Today’s content creator has to be spry, adaptable and data-smart.
That was the message of the CRTC and NFB’s pre-Discoverability Summit event that kicked off in Vancouver on Tuesday. Over the course of three hours, experts discussed the opportunities and the challenges facing content creators in a changing content landscape.
Keynote speaker Tony Chapman, a media pundit and former CEO of marketing agency Capital C, opened the day by discussing new platforms, ways to make content stand out and developing partnerships with brands. He urged content creators to explore new, growing platforms such as gaming and messaging.
“The opportunity is profound, because on all of these platforms, there will be an insatiable appetite for great content,” Chapman noted, adding that more than 25 billion machines will be connected to the internet by 2020.
Chapman stressed that content creators should focus on work that will resonate with viewers emotionally. For example, content created for millennials should focus on tapping into that demo’s desire for wanting the most out of life.
“It’s not eyeballs, it’s not impressions; it’s how immersed that individual is,” Chapman said.

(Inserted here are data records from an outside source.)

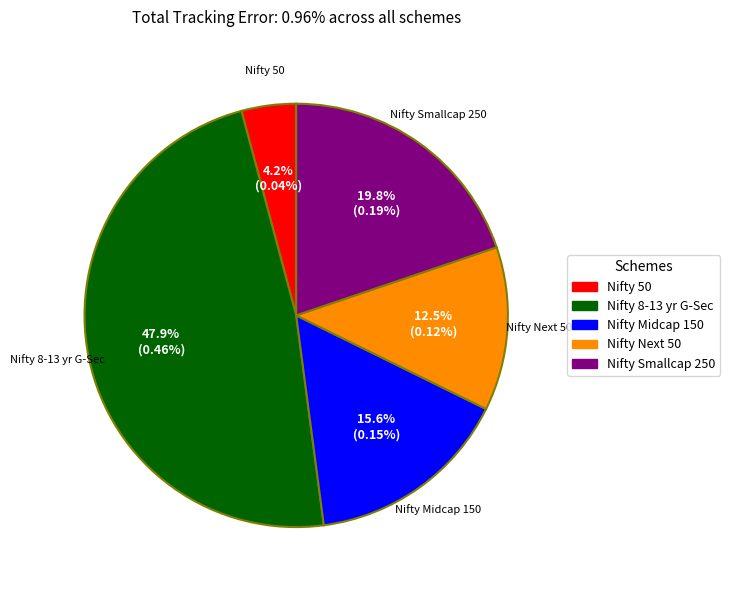

Does any single category account for the majority?

No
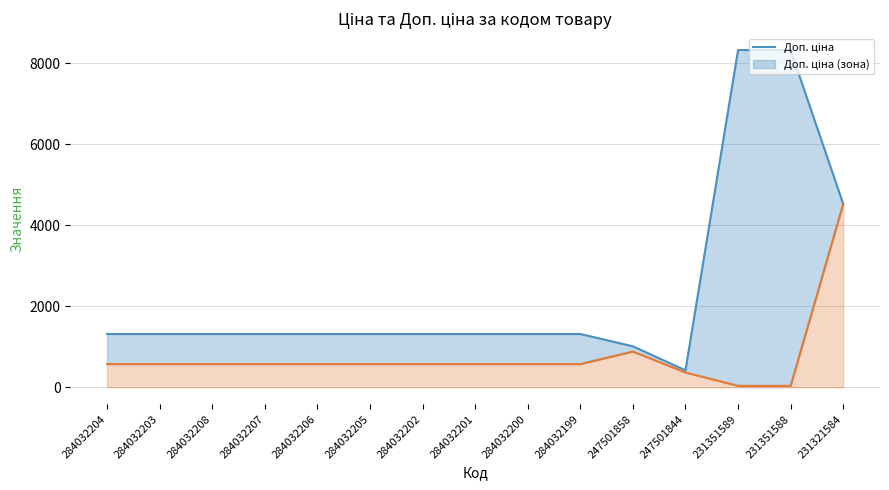

How many lines are shown in the chart?

2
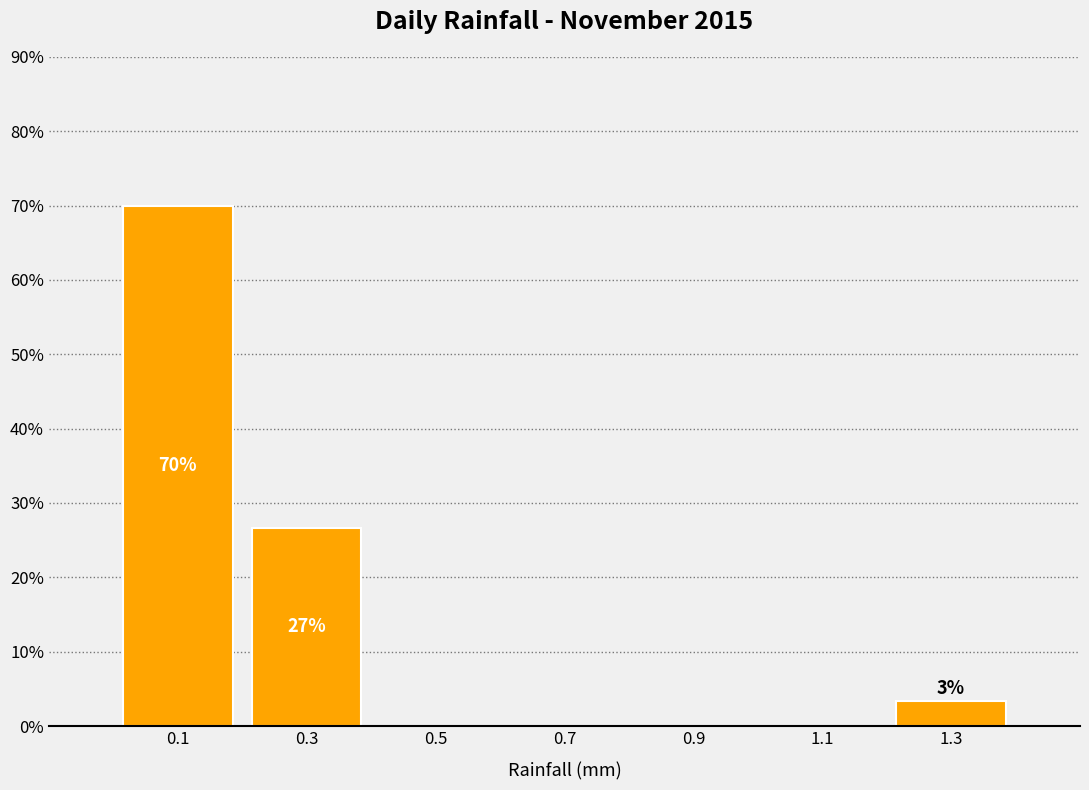

Which range on the x-axis has the tallest bar?

0.0 to 0.2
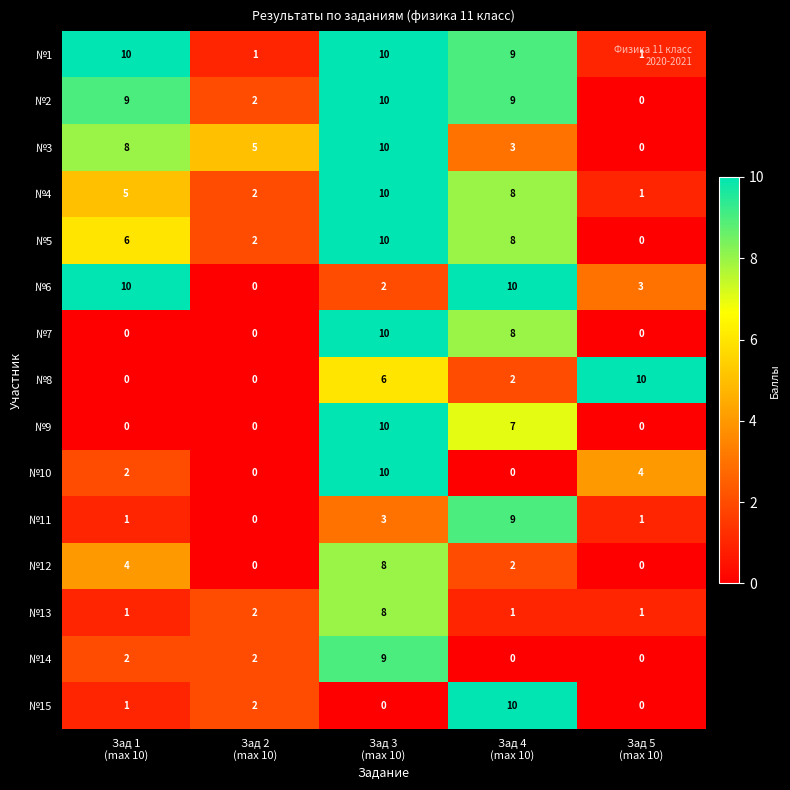

What is the average value of the №1 series?

6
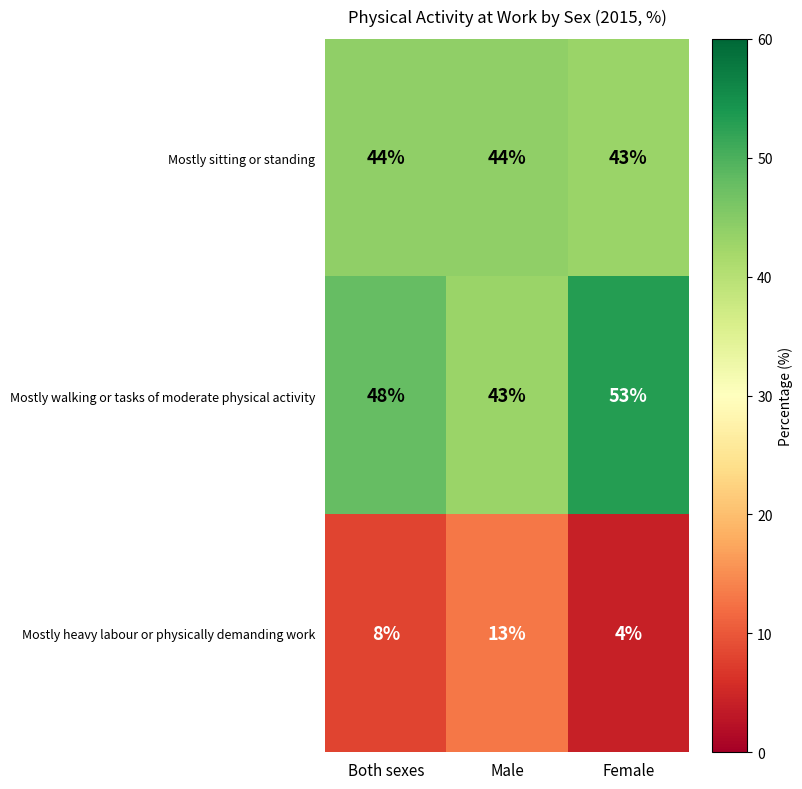

What is the sum of the Mostly walking or tasks of moderate physical activity values at Male and Both sexes?

91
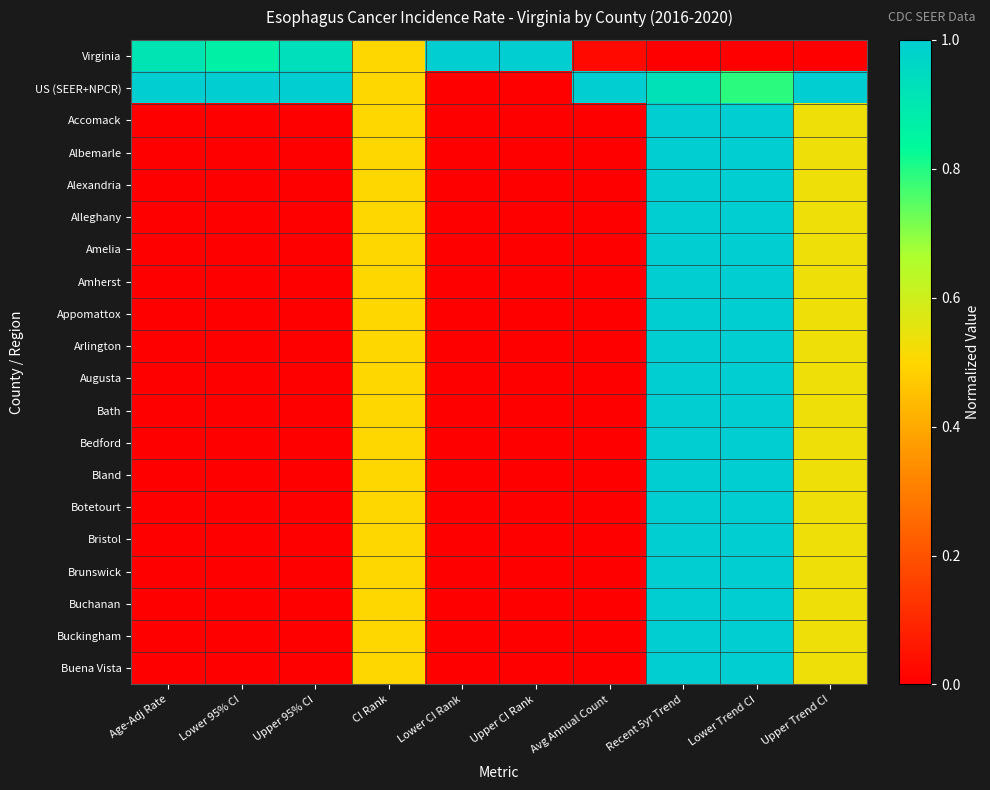

What is the greatest value displayed?

1.0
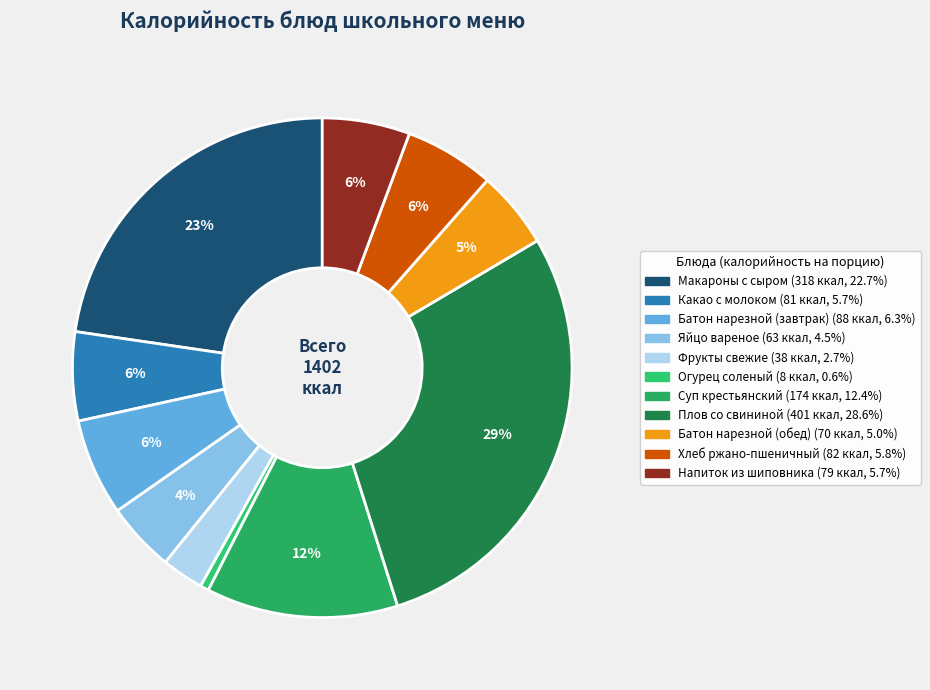

What percentage do Макароны с сыром and Какао с молоком together represent?

28.4%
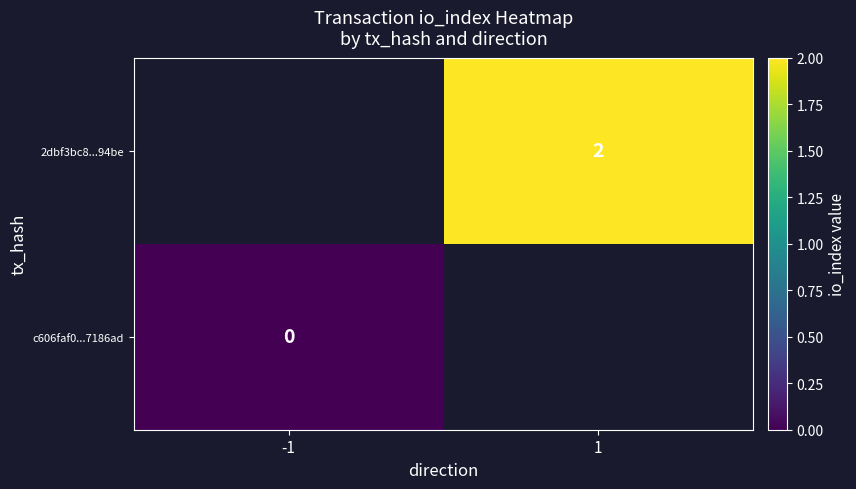

The value of 2dbf3bc8...94be at 1 is 2. True or false?

True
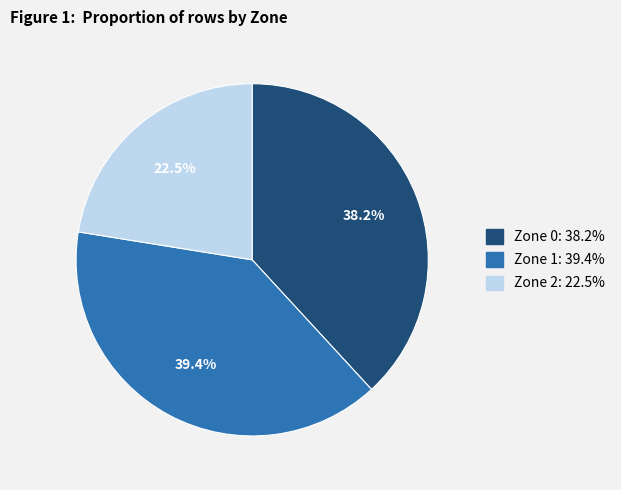

What is the largest slice in the pie chart?

Zone 1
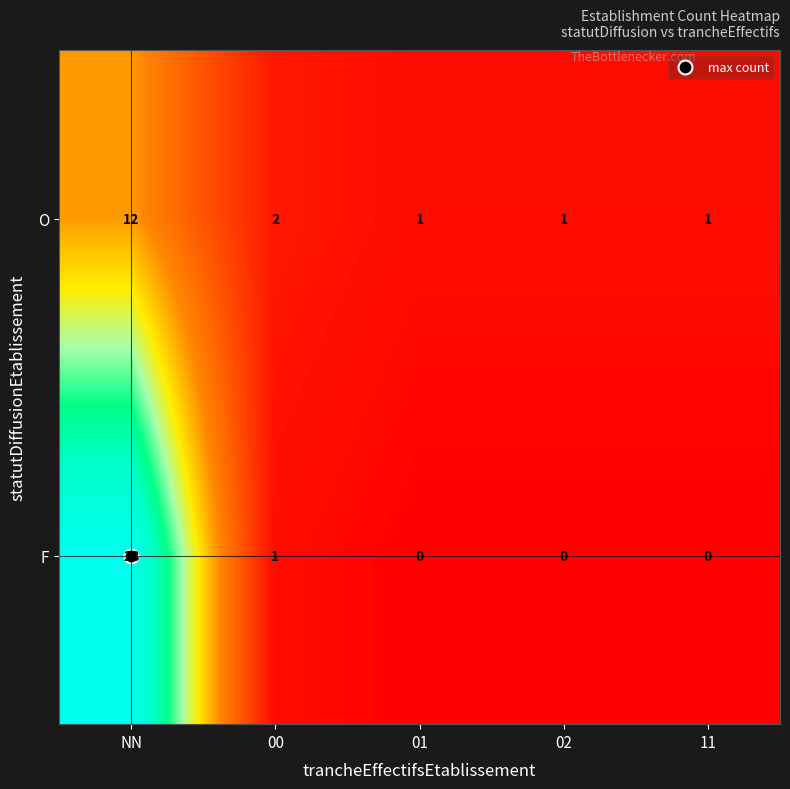

How many categories are shown in the chart?

5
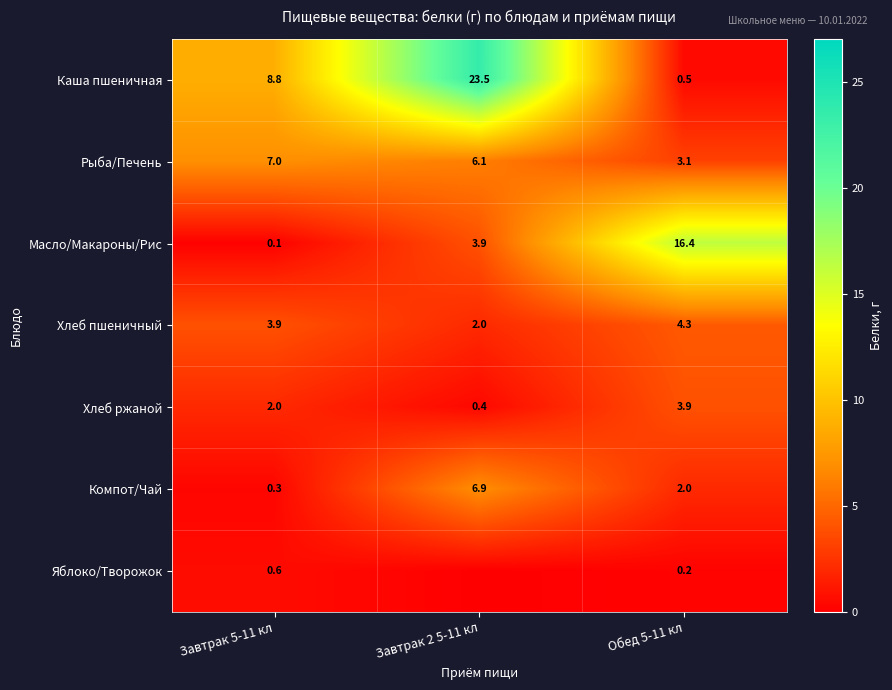

What is the spread (max minus min) of values at Завтрак 2 5-11 кл?

23.5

He also stressed the use of data to form strategies for engaging audiences over time and pointed to it as a way for brand partners to measure the success of content, which in turn can help pique the interest of an international party who may want to pick up a format.
Chapman, who worked on Temple Street Productions’ 2011 competition series Recipe to Riches while he was at Capital C, said the type of data available today would have been invaluable to the series had it been available that time. (Recipe has, incidentally, been sold as a format internationally.) Even granular data – such as how people may have acquired Loblaws loyalty cards following the show’s broadcast – can be valuable, Chapman said.
Data was also the focus of a roundtable discussion that followed featuring panelists Chapman, Sara Diamond, president and vice-chancellor at OCAD University; Tessa Sproule, co-founder and CEO at Vubble; Ling Lin, head of content partnerships at YouTube Canada; Nathan Wiszniak, label relations at Spotify Canada; Ashkan Karbasfrooshan, CEO and editor-in-chief, WatchMojo and Moyra Rodger, founder and CEO of Magnify Digital and Out to See Entertainment Inc.
While Diamond said that the media industry needs to do a better job of using and understanding analytics, as does creators, Sproule noted that creating content based on data is difficult when big media companies online, like Facebook, have a locked box around the data they collect. Karbasfrooshan, on the other hand,cautioned against thinking data can be be a cure-all to the issues producers and media companies are facing.
Some of the discussion focused on opening up mindsets to more new distribution strategies. YouTube’s Lin said media executives should get on board with new collaborative models. Gucci, she noted, doesn’t just sell purses in its stores, but amongst other brands in department stores as well. “A lot of the traditional media people need to share that open mind set and ask whether testing those kinds of models will help them,” she said.
That mindset extends to legacy media companies, many panelists noted, which are currently slimming down to compete in an era of declining subscribers and ad dollars.
“A lot of profit still being made in TV, but it’s because of cutting,” said Chapman. “And you can’t cut your way to growth. It’s a Band-Aid solution and you can’t reinvent by cutting out the young, smart people. Maybe one or two of the companies will be scared enough to reinvent.”
Karbasfrooshan said economics still aren’t forcing companies to reinvent at a fast enough pace. “I used to think TV would survive, but now seeing the paranoia from executives I think a lot of companies will disappear if they don’t kill themselves and rebuild,” he said.
There appeared to be a number of Bell Media staff in the room, who chimed in with questions and points of view during the Q&A session that followed. Two Bell Media audience members, who did not identify themselves by name, said that they felt heartened listening in to the conversations around new platforms, new distribution strategies and new content partnerships because Bell Media was already doing all that was discussed.
“We obsess over these things every day,” said one. “We invest in Google AdWords, we’re putting episodes on YouTube to try and leverage it and reach new consumers who then may be interested in other products we have to offer. Gamification is something we have delved into but not every show is appropriate for [gamification]…Discoverability is all about marketing and marketing is all about a mix. I believe the broadcasters have a major role to play in that.”
His colleague stated that content still needs to be curated and the big broadcasters have demonstrated their skills in that department. “Media companies put a lot of time and thought into these brands as well, recognizing and acknowledging who they are. That is what has made us trusted curators historically.”
The pre-Discoverability Summit event series continues tomorrow in Montreal.